**PROBLEM REQUIREMENTS**. From the entries below, return exactly the lines beginning at the one that contains "María de Jesús</tspan></text>" and ending at the one that contains "<!-- border -->", both of them included, and only those lines.

**DATA FOR THIS TASK**.
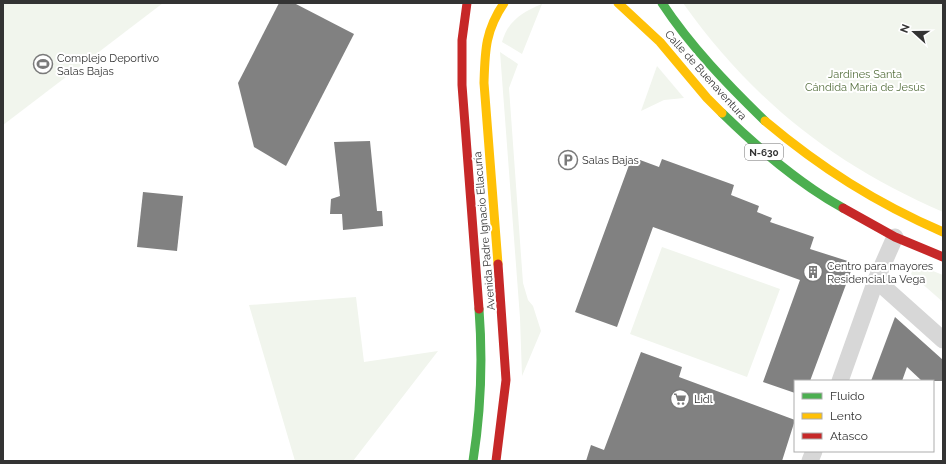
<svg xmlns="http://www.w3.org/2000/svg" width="946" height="464" viewBox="0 0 946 464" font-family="Raleway,sans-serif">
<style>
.green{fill:#f1f5ed}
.building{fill:#818181}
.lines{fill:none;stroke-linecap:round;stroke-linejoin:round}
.street{stroke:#d7d7d7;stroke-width:17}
.fast{stroke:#4caf50;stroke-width:9}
.slow{stroke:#ffc107;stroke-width:9}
.jam{stroke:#c62828;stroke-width:9}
.labels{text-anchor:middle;stroke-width:4;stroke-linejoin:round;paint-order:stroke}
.shield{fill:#fff;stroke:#707070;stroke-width:1}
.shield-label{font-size:10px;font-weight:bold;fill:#333}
.poi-label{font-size:11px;fill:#333;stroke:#fff;text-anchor:start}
.park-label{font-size:11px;fill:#56703f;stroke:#fff}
.street-label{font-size:11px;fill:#333;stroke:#fff}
</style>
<rect width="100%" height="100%" fill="#fff"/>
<!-- green -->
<g class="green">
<polygon points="3,3 163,3 3,125"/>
<path d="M 683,3 L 943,3 L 943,212 C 834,165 752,100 683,3 Z"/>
<path d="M 542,4 L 522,54 L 502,42 C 508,21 522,12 542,4 Z"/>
<polygon points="500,52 518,64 509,88 523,283 528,300 533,306 541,331 522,376 520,318"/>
<polygon points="657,66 684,98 664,100 641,111"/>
<polygon points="662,247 780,289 747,377 630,334"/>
<polygon points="915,264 943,275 943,302 911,274"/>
<polygon points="356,297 364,362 438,351 353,461 295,461 249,305"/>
</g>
<!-- building -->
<g class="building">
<polygon points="279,3 294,3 354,34 286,166 254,147 238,83"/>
<polygon points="370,141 377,211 382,211 383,226 343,230 342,214 330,214 331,199 340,196 334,142"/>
<polygon points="632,157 659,167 662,159 734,185 731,195 759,206 757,212 772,218 770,222 814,237 810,249 854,263 810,381 795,381 795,393 763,382 800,280 653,227 617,327 575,312"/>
<polygon points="143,192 183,196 177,251 137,247"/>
<polygon points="895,317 943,360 943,381 922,381 907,367 902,381 871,381"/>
<polygon points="641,352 682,367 679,377 795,420 782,461 586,461 591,445 604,450"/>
</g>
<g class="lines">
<!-- street -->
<g class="street">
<polyline points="876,280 943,340"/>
<polyline points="840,381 876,280 895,237"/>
<polyline points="810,461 814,451"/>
</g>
<!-- fast -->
<g class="fast">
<path d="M 662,3 C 691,47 728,85 765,121"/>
<path d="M 722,113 C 759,149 798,183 843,208"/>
<path d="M 473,461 C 481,410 483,361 479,309"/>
</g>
<!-- slow -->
<g class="slow">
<polyline points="618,3 660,42 707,98 722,113"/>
<path d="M 765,121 C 821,168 876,203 943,232"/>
<path d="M 498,264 L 484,83 C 485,51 485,31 504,3"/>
</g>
<!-- jam -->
<g class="jam">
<polyline points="467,3 462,40 462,85 479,309"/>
<polyline points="843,208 895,237 943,257"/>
<polyline points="496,461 506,380 498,264"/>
</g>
</g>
<!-- icons -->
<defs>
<g id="stadium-ring" transform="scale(1)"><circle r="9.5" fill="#fff" stroke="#7a7a7a" stroke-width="1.5"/><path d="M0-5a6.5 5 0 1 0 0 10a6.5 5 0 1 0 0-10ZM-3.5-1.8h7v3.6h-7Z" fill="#7a7a7a"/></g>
<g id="parking-ring" transform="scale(1)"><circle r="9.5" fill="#fff" stroke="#7a7a7a" stroke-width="1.5"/><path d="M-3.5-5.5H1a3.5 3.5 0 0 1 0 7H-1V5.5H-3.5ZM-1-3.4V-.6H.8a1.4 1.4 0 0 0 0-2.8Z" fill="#7a7a7a"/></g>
<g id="building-ring" transform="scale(1)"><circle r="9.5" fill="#fff" stroke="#7a7a7a" stroke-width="1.5"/><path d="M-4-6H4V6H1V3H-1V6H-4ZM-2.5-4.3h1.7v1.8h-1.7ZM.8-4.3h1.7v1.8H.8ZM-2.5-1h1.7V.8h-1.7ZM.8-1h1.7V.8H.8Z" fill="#7a7a7a"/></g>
<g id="supermarket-ring" transform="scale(1)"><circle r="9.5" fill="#fff" stroke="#7a7a7a" stroke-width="1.5"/><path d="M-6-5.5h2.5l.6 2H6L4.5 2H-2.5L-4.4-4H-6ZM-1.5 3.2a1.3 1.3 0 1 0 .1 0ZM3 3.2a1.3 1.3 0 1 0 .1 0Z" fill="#7a7a7a"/></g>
</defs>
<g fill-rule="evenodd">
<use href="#stadium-ring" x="43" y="64"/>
<use href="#parking-ring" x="568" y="160"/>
<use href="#building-ring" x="813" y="272"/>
<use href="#supermarket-ring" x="680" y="399"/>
</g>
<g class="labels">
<!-- shield labels -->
<rect class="shield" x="745" y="144" width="38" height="16" rx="3"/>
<g class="shield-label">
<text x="764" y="156">N-630</text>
</g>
<!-- poi labels -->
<g class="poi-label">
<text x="57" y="62">Complejo Deportivo<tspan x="57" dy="13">Salas Bajas</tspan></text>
<text x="582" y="164">Salas Bajas</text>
<text x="827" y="270">Centro para mayores<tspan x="827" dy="13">Residencial la Vega</tspan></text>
<text x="694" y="403">Lidl</text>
</g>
<!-- park labels -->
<g class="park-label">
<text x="865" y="78">Jardines Santa<tspan x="865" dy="13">Cándida María de Jesús</tspan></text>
</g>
<!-- street labels -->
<g class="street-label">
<text transform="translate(706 75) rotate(48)" y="4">Calle de Buenaventura</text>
<text transform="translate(484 231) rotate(-95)" y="4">Avenida Padre Ignacio Ellacuría</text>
</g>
</g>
<!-- border -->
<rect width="946" height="464" fill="none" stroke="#333333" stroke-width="8"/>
<!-- legend -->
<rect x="794" y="380" width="140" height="72" fill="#ffffff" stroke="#adadad"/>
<rect x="802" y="393" width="20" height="6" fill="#4caf50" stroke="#adadad"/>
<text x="830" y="400" font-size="12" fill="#333333">Fluido</text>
<rect x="802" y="413" width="20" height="6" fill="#ffc107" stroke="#adadad"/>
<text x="830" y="420" font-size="12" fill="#333333">Lento</text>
<rect x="802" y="433" width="20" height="6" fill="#c62828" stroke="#adadad"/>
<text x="830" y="440" font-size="12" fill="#333333">Atasco</text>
<!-- north arrow -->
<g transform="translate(914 32) rotate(291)" stroke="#ffffff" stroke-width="3" paint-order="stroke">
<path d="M0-3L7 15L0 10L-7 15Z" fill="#333333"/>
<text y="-6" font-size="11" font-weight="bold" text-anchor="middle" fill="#333333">N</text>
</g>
</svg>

**SOLUTION BELOW**.
<text x="865" y="78">Jardines Santa<tspan x="865" dy="13">Cándida María de Jesús</tspan></text>
</g>
<!-- street labels -->
<g class="street-label">
<text transform="translate(706 75) rotate(48)" y="4">Calle de Buenaventura</text>
<text transform="translate(484 231) rotate(-95)" y="4">Avenida Padre Ignacio Ellacuría</text>
</g>
</g>
<!-- border -->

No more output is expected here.